The setpoint temperature setpoint is created in the setpoint temperature circuit 21 either manually, by the buttons more or less or remotely by external input, or when the water temperature controller 2 is disconnected by monitoring the actual water temperature. The actual temperature is measured by a temperature sensor 22 at the outlet of the heating water heater.

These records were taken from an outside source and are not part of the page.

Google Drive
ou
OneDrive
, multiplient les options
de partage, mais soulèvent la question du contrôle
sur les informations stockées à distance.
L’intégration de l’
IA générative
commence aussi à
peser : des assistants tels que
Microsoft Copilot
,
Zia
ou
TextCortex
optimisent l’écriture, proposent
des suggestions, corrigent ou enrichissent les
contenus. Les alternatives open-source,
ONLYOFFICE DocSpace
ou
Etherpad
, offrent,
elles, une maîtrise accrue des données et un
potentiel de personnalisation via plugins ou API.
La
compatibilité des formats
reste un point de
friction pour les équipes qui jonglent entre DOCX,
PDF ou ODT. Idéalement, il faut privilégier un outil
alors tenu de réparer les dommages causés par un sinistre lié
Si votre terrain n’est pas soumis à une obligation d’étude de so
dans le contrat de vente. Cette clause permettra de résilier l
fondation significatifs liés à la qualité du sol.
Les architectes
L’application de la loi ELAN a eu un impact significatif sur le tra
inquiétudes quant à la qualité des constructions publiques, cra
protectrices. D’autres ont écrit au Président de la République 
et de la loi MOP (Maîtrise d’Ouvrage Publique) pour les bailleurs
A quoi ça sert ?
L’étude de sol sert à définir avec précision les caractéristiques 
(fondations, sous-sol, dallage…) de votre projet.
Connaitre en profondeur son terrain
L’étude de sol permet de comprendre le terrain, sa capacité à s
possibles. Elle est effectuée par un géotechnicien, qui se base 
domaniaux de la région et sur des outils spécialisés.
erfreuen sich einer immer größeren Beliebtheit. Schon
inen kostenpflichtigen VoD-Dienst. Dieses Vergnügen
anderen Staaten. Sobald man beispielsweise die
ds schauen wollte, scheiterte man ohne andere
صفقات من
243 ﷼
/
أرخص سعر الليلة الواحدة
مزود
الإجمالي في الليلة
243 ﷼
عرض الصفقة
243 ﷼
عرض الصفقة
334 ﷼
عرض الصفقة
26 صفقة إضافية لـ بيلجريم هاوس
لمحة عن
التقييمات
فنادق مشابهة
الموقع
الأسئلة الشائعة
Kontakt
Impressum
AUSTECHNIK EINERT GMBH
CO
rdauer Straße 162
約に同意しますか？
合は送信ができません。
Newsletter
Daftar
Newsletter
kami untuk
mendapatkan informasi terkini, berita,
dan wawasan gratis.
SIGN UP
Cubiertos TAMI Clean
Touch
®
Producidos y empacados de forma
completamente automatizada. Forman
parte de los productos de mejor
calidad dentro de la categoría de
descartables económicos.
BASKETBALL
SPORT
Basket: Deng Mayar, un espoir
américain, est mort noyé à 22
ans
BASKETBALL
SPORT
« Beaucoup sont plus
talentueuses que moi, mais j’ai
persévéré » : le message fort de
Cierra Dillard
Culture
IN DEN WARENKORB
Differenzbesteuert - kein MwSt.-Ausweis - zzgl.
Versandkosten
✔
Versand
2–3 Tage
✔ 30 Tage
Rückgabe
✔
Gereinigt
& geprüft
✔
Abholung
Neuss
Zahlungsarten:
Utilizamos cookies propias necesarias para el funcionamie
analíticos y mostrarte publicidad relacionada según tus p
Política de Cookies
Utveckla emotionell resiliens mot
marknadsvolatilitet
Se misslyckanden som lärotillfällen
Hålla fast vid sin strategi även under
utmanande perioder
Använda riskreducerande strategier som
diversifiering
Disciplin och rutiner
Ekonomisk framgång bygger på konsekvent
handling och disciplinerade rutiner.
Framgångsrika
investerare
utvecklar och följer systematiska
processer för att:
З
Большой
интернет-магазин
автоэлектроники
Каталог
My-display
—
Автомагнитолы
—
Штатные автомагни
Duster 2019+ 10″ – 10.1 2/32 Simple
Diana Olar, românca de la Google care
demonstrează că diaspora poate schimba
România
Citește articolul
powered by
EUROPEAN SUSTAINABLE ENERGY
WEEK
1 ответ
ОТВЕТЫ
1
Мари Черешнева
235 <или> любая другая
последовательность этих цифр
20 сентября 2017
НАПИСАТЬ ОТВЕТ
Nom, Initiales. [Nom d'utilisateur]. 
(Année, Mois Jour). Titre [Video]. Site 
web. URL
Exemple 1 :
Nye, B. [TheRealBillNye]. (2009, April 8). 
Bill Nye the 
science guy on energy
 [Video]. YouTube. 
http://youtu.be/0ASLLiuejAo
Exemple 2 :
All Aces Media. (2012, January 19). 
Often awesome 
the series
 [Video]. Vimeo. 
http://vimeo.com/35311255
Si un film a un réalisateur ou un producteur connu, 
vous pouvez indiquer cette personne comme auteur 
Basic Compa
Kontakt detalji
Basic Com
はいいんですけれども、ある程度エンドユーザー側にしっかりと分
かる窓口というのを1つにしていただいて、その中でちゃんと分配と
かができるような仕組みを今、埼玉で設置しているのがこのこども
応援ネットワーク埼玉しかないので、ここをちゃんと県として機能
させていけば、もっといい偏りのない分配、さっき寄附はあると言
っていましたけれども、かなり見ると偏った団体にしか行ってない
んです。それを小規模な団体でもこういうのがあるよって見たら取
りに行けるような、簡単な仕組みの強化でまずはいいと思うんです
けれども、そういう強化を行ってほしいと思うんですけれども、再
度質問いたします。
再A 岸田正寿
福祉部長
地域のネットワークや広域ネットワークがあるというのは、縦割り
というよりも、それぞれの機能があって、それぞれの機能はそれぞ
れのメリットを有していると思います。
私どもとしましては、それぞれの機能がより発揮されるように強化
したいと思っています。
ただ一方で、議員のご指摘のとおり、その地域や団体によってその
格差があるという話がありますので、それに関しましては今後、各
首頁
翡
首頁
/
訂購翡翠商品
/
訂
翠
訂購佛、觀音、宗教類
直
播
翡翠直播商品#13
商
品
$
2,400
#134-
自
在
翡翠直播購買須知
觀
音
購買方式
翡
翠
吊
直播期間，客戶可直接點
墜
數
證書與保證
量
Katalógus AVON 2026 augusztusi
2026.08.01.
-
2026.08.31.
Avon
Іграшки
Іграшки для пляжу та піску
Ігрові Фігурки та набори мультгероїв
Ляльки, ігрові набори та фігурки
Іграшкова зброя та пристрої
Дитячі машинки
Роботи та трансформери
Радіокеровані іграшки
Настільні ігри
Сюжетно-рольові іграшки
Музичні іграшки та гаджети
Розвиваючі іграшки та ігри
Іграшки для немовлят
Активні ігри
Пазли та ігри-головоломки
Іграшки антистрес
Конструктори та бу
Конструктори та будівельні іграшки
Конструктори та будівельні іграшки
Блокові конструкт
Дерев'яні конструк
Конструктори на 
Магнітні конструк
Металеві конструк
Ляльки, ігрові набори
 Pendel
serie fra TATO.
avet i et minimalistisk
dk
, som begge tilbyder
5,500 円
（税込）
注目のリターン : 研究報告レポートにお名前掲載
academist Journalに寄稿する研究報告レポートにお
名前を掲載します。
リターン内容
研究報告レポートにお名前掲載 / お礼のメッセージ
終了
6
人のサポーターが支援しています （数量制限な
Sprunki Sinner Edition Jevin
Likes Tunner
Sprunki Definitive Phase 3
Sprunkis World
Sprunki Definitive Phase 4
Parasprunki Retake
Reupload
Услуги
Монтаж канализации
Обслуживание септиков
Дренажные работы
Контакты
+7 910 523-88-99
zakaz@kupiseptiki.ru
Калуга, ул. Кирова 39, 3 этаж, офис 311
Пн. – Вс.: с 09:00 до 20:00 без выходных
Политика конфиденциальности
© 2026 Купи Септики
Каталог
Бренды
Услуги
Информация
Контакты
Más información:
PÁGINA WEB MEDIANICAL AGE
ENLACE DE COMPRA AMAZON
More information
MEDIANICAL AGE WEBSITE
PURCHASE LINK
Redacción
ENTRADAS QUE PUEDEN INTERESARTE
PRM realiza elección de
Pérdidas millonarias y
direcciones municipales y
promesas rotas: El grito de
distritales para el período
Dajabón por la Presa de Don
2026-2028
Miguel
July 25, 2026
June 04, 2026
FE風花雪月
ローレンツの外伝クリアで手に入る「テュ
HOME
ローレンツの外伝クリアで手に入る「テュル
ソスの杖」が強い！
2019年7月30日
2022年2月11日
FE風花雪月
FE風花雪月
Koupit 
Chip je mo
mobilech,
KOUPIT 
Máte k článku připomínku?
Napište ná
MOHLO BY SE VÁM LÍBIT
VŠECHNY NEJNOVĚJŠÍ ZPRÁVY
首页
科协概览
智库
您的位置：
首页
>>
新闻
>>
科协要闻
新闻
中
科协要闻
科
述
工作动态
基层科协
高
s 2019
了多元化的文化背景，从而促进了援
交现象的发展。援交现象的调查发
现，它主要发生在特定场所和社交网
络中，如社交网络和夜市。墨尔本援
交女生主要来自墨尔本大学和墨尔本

The output of the steam pressure regulator 6 is coupled to the output autonomous dynamic coupling 14, the output of which is connected to an unconstrained electric power regulator, and vice versa, the output of the electric power regulator is connected via the input autonomous dynamic coupling £ 2 to the first summation member 16. a steam pressure regulator 6. In this way, the reciprocal autonomy of the electric outlet regulator and of the vapor pressure regulator 6 in the take-off turbines is ensured. \

For back pressure turbines without controlled offtake, the input autonomous dynamic coupling 14 and the input autonomous dynamic coupling 15 are not connected. In the case of counter-pressure turbines with controlled off-take, these linkages ensure the autonomy of the control of the steam pressure in the off-take and of the counter-pressure. The output of the first summation member 16 is coupled to the turbine valve manual control block 6 together with the outlet of the maximum heating limitation control member 31. This limiting control corrects the output signal of this circuit in case the permissible heating in the heater is exceeded. The output signal of the manual valve control block 6 is controlled either by the steam pressure regulator 6 or manually by the more or less buttons. This output signal controls the position of the respective turbine valves via the power amplifier 6 and the electro-hydraulic converter 6.

Claims (1)

, OBJECT OF THE INVENTION Device for regulating the water temperature and steam pressure, characterized in that a pressure sensor (12) and a set pressure circuit (11) are connected to the spring pressure regulator (1) via a pressure variation member (13) and a pressure regulator (1) the steam pressure is connected to an output autonomous dynamic coupling (14) provided with an output (142) for further control circuits and through the first summation member (16) with an input autonomous dynamic coupling (15) provided with an input (151) with a block (3) a manual control which is connected via a maximum heating limitation member (31) to a temperature difference sensor (32) on the heater and which is also connected via a power amplifier (4) to an electrohydraulic converter (5) while the circuit (11) The pressure sensor provided with the hand and remote control inputs (111, 112) is connected both to a functional transducer (27) and a water temperature regulator (2) and to a pressure sensor (12), respectively, the water temperature sensor (2) is connected via a temperature control member (23), a temperature sensor (22), an input temperature circuit (21) provided with manual and remote inputs (211, 212) and further coupled to a temperature sensor (22) and a second a summation member (26) which is connected to a functional transducer (27) and an end temperature difference generator (24) connected to a heating water quantity sensor (25).